Optimized use of OCR processes

Tesseract as a component in the OCR-D workflow

Contact: Stefan Weil
Funding: German Research Foundation (DFG)
Duration: 2018–2019

As one of eight module projects within the OCR-D coordination project, which aims to further develop Optical Character Recognition (OCR) methods, the University Library is working on a central component – the actual text recognition – and is in charge of the Tesseract software.
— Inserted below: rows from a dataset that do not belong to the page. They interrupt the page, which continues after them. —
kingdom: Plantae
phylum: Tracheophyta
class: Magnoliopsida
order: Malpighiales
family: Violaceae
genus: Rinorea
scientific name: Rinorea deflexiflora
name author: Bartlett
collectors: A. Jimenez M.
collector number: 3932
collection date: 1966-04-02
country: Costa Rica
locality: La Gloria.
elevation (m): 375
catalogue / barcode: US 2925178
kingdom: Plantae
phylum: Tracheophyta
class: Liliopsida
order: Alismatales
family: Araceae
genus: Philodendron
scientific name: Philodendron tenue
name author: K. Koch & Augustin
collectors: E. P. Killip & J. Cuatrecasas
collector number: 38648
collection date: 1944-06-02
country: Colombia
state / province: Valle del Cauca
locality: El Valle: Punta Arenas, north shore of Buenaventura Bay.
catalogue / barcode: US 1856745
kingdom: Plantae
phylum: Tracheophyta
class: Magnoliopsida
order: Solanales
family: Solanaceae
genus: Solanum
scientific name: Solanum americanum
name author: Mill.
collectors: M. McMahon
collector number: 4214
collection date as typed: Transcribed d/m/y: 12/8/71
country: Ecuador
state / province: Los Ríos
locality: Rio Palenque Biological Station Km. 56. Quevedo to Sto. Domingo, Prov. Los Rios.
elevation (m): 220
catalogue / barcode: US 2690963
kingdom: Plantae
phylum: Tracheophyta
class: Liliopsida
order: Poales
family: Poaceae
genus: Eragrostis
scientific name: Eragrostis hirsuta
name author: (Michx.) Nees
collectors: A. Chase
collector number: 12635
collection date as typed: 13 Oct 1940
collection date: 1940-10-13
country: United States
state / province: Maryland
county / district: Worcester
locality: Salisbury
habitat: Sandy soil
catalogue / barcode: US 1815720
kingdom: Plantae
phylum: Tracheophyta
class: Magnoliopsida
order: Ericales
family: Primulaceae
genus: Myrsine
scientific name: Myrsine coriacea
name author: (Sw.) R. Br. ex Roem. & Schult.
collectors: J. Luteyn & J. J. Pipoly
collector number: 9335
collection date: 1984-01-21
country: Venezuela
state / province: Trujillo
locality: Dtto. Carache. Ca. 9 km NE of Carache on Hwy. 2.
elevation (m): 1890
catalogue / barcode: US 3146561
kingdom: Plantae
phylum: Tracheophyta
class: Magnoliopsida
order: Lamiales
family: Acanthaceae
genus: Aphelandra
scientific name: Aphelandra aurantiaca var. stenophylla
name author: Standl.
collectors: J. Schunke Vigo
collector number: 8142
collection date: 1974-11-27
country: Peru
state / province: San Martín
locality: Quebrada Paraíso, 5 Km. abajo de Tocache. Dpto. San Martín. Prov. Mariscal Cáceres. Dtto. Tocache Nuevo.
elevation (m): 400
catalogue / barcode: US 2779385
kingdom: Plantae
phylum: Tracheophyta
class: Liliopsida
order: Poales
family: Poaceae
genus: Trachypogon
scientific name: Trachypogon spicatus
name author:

Tesseract is open-source software for text recognition (optical character recognition, OCR). This software is characterized by its continuous development for more than 30 years. Within the group of open-source software, Tesseract is one of the programs with the best recognition rates. Since the end of 2016, Tesseract has also supported text recognition using artificial neural networks (LSTM), making it technologically up-to-date. The project expands or supplements Tesseract with interfaces for integration into an overall OCR workflow according to the OCR-D module description (command line, API, REST-based web service). Furthermore, the goal is to further improve the stability, performance, and practical usability.

The University Library Mannheim used Tesseract to perform the first largely complete text recognition for the historical newspaper “Deutscher Reichsanzeiger und Preußischer Staatsanzeiger” and its predecessor newspapers (1819–1945), and also uses Tesseract in the DFG project Aktienführer-Datenarchiv II.